June 08, 2011

rights and responsibilities

Under the social contract we are all pretty much aware of our rights and responsibilities, but Carmel wants to make it known that the only right that smokers have at present is the legal right to buy tobacco products - they have NO rights relating to discrimination against them shown when they actually use their legal product.

“When I returned to work after a long break I was shocked by the change in attitude of the people around me,” says Carmel. “I thought I had a legal right to challenge anyone who used smoking as a reason to hire, fire or vilify someone – but that isn’t true at all.”

“I agree that cigarette smoking is a health hazard to smokers and those caught in the slipstream of cigarette smoke; and I am well aware that it is a dirty, highly addictive and expensive habit having been banned world-wide in workplaces - and public buildings,” says Carmel. “I not only uphold that law but also consider it to be an excellent law, but I am adamant that the choice to smoke is personal and I should not be discriminated against, or vilified, because of that choice.”

● Material supplied:
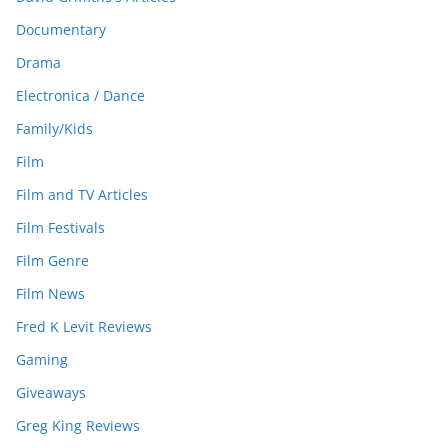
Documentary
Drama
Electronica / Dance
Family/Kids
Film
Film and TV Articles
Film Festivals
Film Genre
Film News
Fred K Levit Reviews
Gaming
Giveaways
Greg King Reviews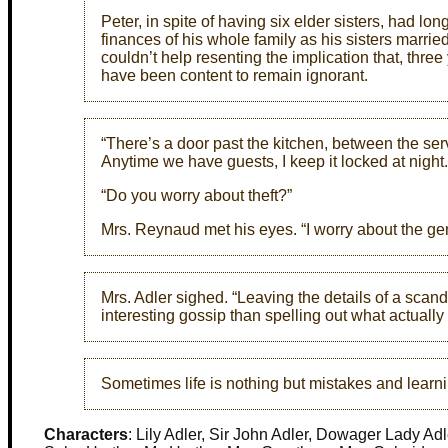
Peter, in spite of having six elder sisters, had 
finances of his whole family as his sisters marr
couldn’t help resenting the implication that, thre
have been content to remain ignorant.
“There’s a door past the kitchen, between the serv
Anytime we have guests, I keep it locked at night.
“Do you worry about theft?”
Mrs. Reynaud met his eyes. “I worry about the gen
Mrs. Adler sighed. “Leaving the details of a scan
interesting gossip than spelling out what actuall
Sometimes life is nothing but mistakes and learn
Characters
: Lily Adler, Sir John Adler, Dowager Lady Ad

...

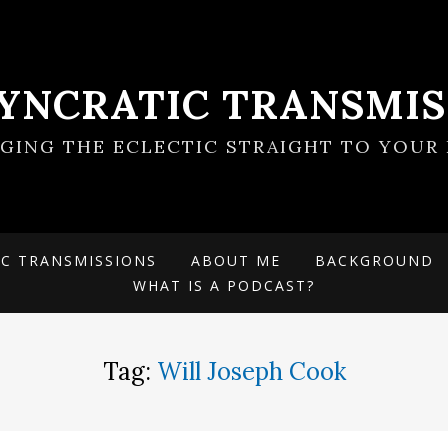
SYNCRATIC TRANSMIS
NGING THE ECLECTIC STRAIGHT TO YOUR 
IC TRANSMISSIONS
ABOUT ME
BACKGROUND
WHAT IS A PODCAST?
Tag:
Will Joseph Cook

● Task details: Continue the post about smokers' rights, starting after its final paragraph. None of these items has any connection to the post about smokers' rights.

● Output below:
“What’s the good of being able to buy a legal product that you can’t use?” asks Carmel. “And why is it okay to discriminate against and vilify smokers when it is not okay, for instance, to behave that way towards someone else who is different in some way?”

“What sort of society are we living in that allows this situation to exist?” asks Carmel. “I pay my taxes like everyone else – actually a whole lot more tax because I smoke – and I expect to be protected by my government under the social contract. It is taking my money but not protecting me!”

"If governments worldwide banned the sale of the substance, and ceased reaping a profit from nicotine addicts like me," says Carmel, "then I’d have a real chance to face my addiction and conquer it."

“I grew up within a generation that thought drugs were groovy and smoking cigarettes was a sign of sophistication,” says Carmel, “so I am not only dealing with nicotine addiction but also a powerful emotional factor supporting my smoking habit.”

“The more authorities dictate to me what I can and cannot do, the more likely I am to dig my heels in,” says Carmel. “I know it is no longer fashionable to smoke, but giving up cigarettes is not going to be as easy for me as discarding my flares and platform shoes – and why should I when I actually enjoy smoking?”

“Unlike drivers who have a god-given right to emit noxious vehicular fumes, smokers have NO such right because smoking has no 'social utility'; and, unlike drinkers, smokers can't even smoke 'responsibly' because cigarette smoke apparently never dissipates and always offends.”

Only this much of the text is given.